The charges came following the resignation of the Arizona Democrat’s longtime friend, Rep. Eric Swalwell (D-Calif.), who was forced to step down amid accusations of serious sexual misconduct. Luna, a Florida Republican, sought to implicate Gallego by claiming in an interview on CBS that a woman would come forward about an “incident that occurred between the two of them at the same time and the event was sexual in nature allegedly.”

But in a letter to Gallego sent Monday — which he shared in a public news release — the notoriously inactive Ethics Committee cited Gallego’s “prompt contact with the Committee following media reports of the allegations and appreciated your full cooperation with the Committee throughout the investigation.”

Gallego has maintained he was unaware of the allegations against Swalwell and said in a statement he was a victim of “right-wing conspiracies peddled by far-right activists like Anna Paulina Luna, the White House, and their allies.”

He continued, “I look forward to an apology from Rep.
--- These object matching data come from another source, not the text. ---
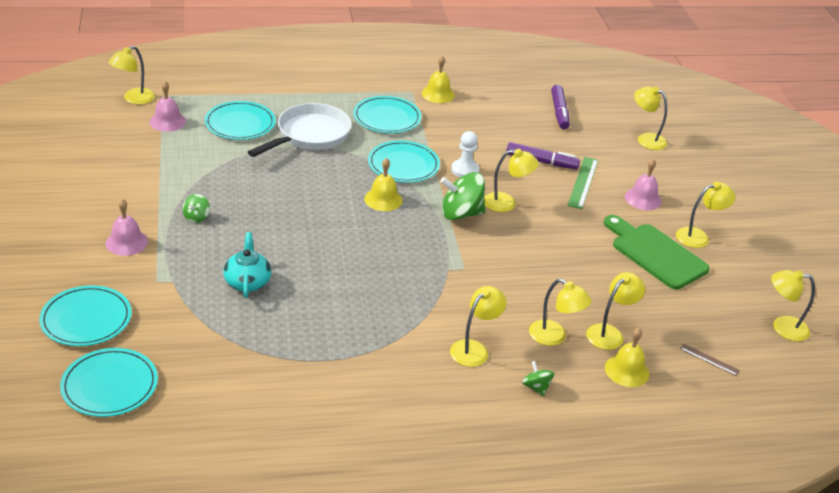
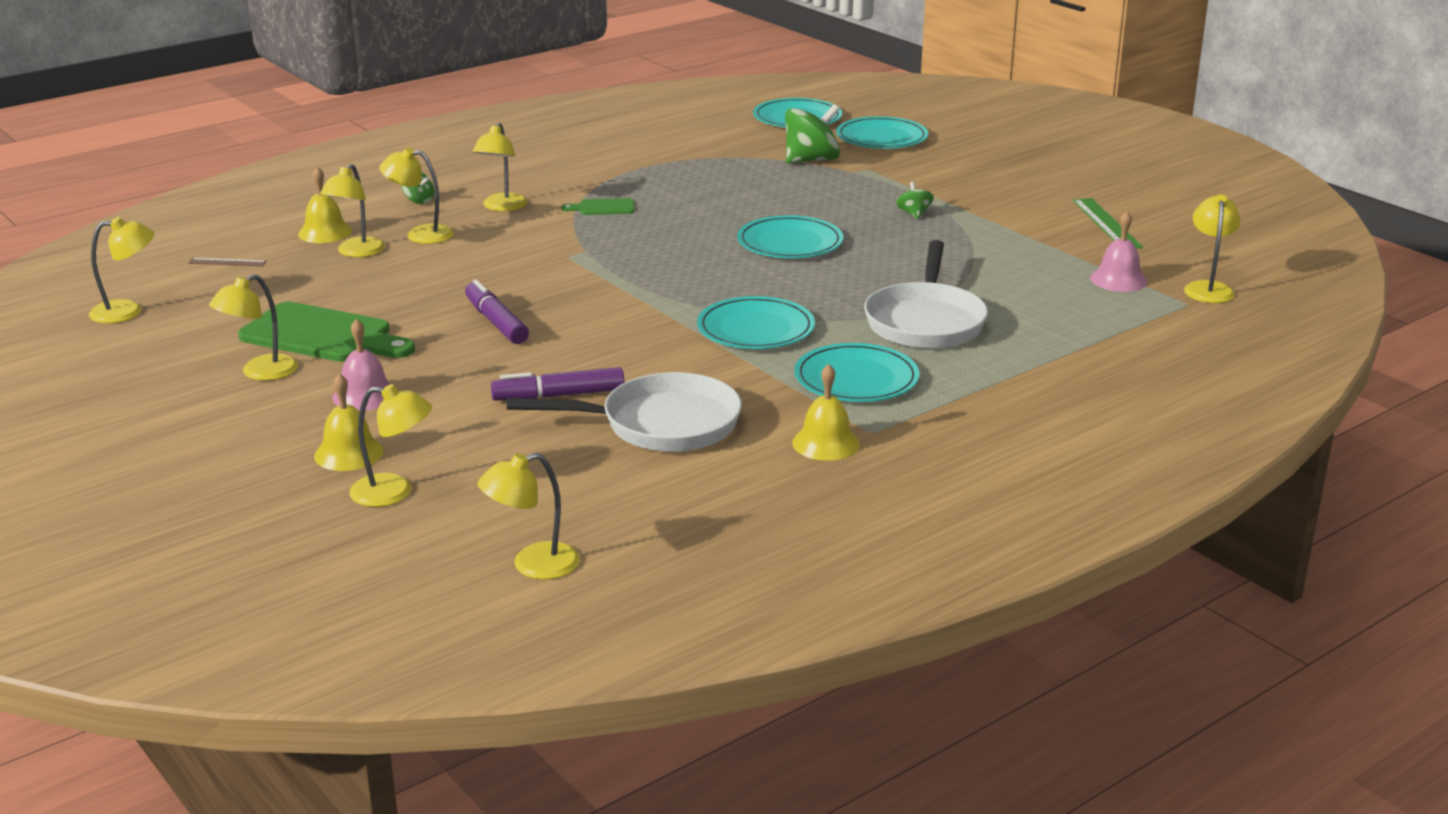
camera: 155 degrees right, 10 degrees down
pink bell [106,199,148,256] -> none
turquoise plate [205,101,276,140] -> turquoise plate moved to [737,215,843,258]
turquoise teapot [223,232,271,298] -> none
yellow bell [364,158,403,211] -> yellow bell moved to [314,373,384,471]
green spinning top [440,172,485,220] -> green spinning top moved to [785,104,840,164]
white pawn [451,131,480,177] -> none
yellow lamp [484,149,539,212] -> yellow lamp moved to [478,453,580,580]
purple marker [551,85,570,129] -> purple marker moved to [465,280,529,344]
green ruler [568,157,598,209] -> green ruler moved to [1073,198,1143,249]
none -> white pan [507,372,742,452]
none -> green cutting board [561,198,635,215]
Luna for weaponizing the ethics process while refusing to investigate historic corruption that’s making life harder for families.”

Luna, in a post on X, defended her referral to the Senate Ethics Committee.

“The good news about DC is everyone talks, and eventually the reporters come forward with your texts,” Luna wrote on social media. “Do yourself a favor and keep raising for your legal defense fund. Once a creep always a creep, and you’re gonna need it.”

CORRECTION: An earlier version of this report misstated Rep. Anna Paulina Luna’s state. She represents Florida.